Act, sing and dance Shakespeare!

Act. sing, dance Shakespeare

Act, sing and dance all things Shakespeare this week as Dramacube celebrates the great Bard’s birthday on April 26th.

Some fantastic ideas to act, sing and dance the week away!

Design a mask so that you can be a guest at Romeo and Juliet’s Masquerade Ball.  You should consider the type of character you want to play and how that can be represented in mask form.

Re-write a scene form a Shakespeare play as a story or poem.

Organise a banquet for Macbeth with shopping lists and invitations.  Work out how much food and drink to order and how much it would cost.

Investigate the death of any Shakespeare character, discussing motivation, opportunity, witness statements, evidence and possible suspects.

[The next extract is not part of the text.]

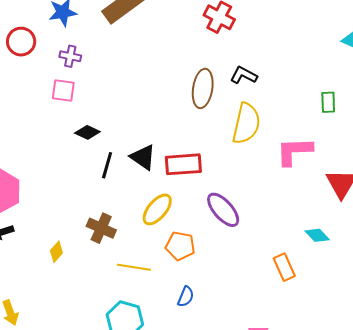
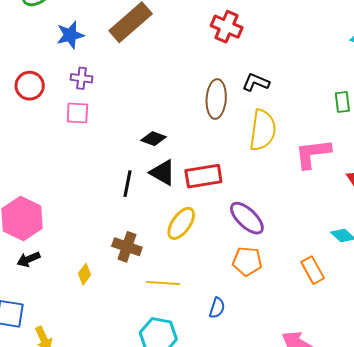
red circle: (21, 42) -> (30, 86), moved
black diamond: (87, 132) -> (153, 139), moved
orange pentagon: (180, 246) -> (247, 261), moved

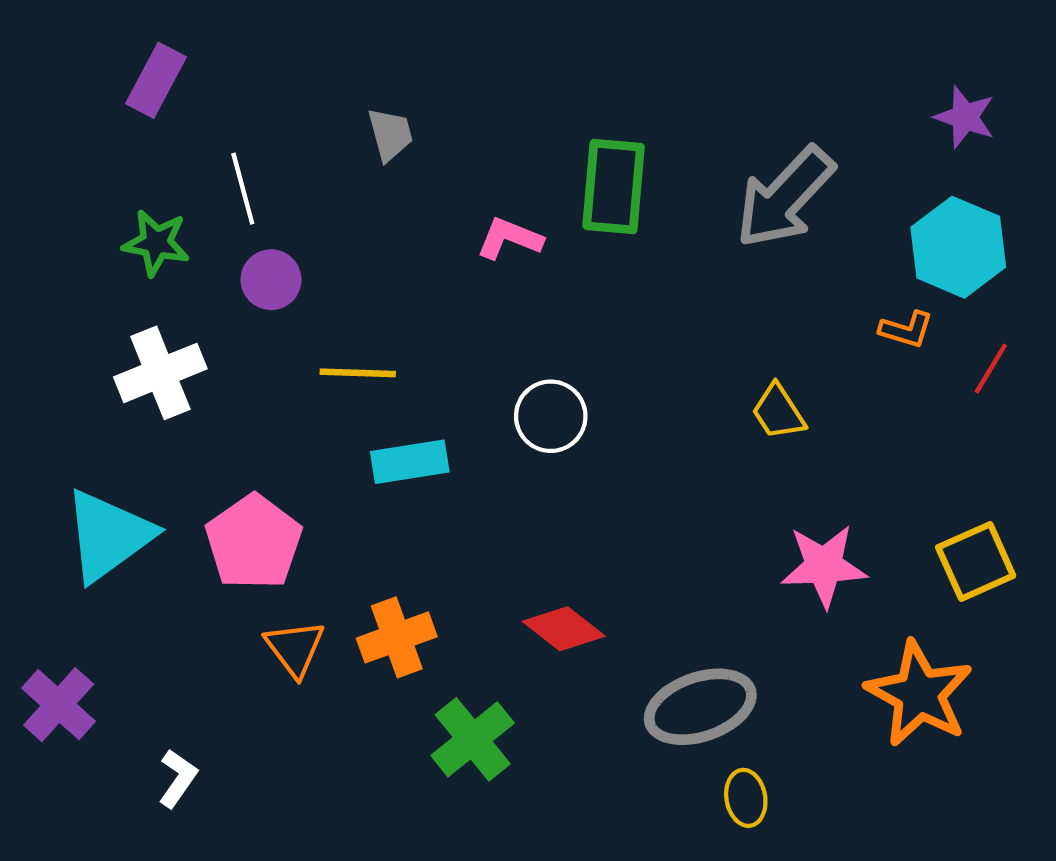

Learn about the history of the Globe Theatre and discuss how it is used now.  Draw a net of the Globe Theatre and build a 3D model.

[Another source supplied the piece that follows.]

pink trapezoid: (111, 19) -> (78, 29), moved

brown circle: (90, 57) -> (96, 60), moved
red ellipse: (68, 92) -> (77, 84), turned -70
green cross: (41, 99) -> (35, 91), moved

Write a reduced version of your favourite Shakespeare play.  Vote for the best and spend the week singing, dancing and acting out Shakespeare.

Create a comic strip of an iconic scene with drawings and writing.

Sing, act and dance Shakespeare

Falling in Love with Shakespeare

Get the camera out to create snapshots of specific scenes with speech and thought bubbles to be added later.

Word hunt.  Split the class/family into teams with different lists of Shakespearean words.  The winners are the first group to translate their entire list into modern English.

Use a computer program to generate a word cloud filled with words relevant to the play or character.

Design outfits for your favourite characters and attempt to make them (in miniature) using different fabrics and materials.

Using a glossary of Shakespearean words, choose a modern picture book and re-write it in Shakespearean language.

Plan, write and film yourself acting out a modern version of Romeo and Juliet.

Dance, sing and act Shakespeare

I just wanted to be King!

Sketch a modern-day version of favourite characters from the plays.  What would they look like now?

Use dance to interpret a sonnet or scene from a play.